Goal of the exercise
Rewrite the text of the rows below, substituting "Zagrebu" for "Madridu" and leaving all else unchanged; omit the pictures from your answer.

Source data
:::

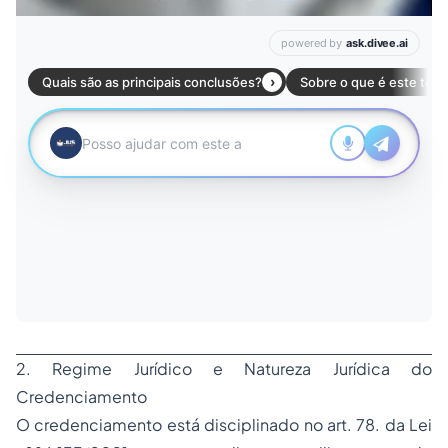
2. Regime Jurídico e Natureza Jurídica do
Credenciamento
O credenciamento está disciplinado no art. 78. da Lei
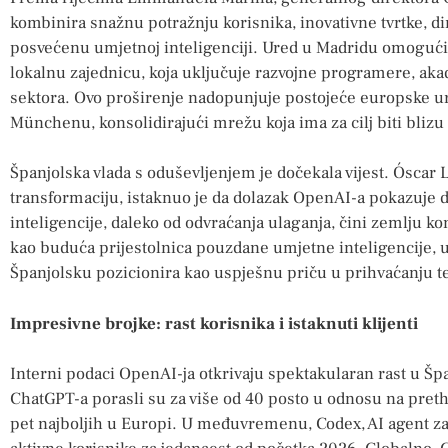
kombinira snažnu potražnju korisnika, inovativne tvrtke, d
posvećenu umjetnoj inteligenciji. Ured u Madridu omogućit
lokalnu zajednicu, koja uključuje razvojne programere, akad
sektora. Ovo proširenje nadopunjuje postojeće europske ur
Münchenu, konsolidirajući mrežu koja ima za cilj biti blizu
Španjolska vlada s oduševljenjem je dočekala vijest. Óscar 
transformaciju, istaknuo je da dolazak OpenAI-a pokazuje d
inteligencije, daleko od odvraćanja ulaganja, čini zemlju k
kao buduća prijestolnica pouzdane umjetne inteligencije, 
Španjolsku pozicionira kao uspješnu priču u prihvaćanju t
Impresivne brojke: rast korisnika i istaknuti klijenti
Interni podaci OpenAI-ja otkrivaju spektakularan rast u Špan
ChatGPT-a porasli su za više od 40 posto u odnosu na pret
pet najboljih u Europi. U međuvremenu, Codex, AI agent za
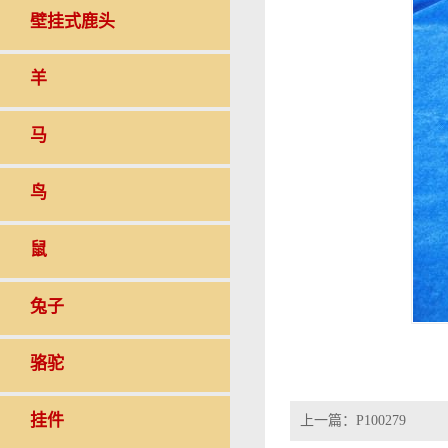
壁挂式鹿头
羊
马
鸟
鼠
兔子
骆驼
挂件
上一篇：
P100279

:::

Answer box
2. Regime Jurídico e Natureza Jurídica do
Credenciamento
O credenciamento está disciplinado no art. 78. da Lei
kombinira snažnu potražnju korisnika, inovativne tvrtke, d
posvećenu umjetnoj inteligenciji. Ured u Zagrebu omogućit
lokalnu zajednicu, koja uključuje razvojne programere, akad
sektora. Ovo proširenje nadopunjuje postojeće europske ur
Münchenu, konsolidirajući mrežu koja ima za cilj biti blizu
Španjolska vlada s oduševljenjem je dočekala vijest. Óscar 
transformaciju, istaknuo je da dolazak OpenAI-a pokazuje d
inteligencije, daleko od odvraćanja ulaganja, čini zemlju k
kao buduća prijestolnica pouzdane umjetne inteligencije, 
Španjolsku pozicionira kao uspješnu priču u prihvaćanju t
Impresivne brojke: rast korisnika i istaknuti klijenti
Interni podaci OpenAI-ja otkrivaju spektakularan rast u Špan
ChatGPT-a porasli su za više od 40 posto u odnosu na pret
pet najboljih u Europi. U međuvremenu, Codex, AI agent za
壁挂式鹿头
羊
马
鸟
鼠
兔子
骆驼
挂件
上一篇：
P100279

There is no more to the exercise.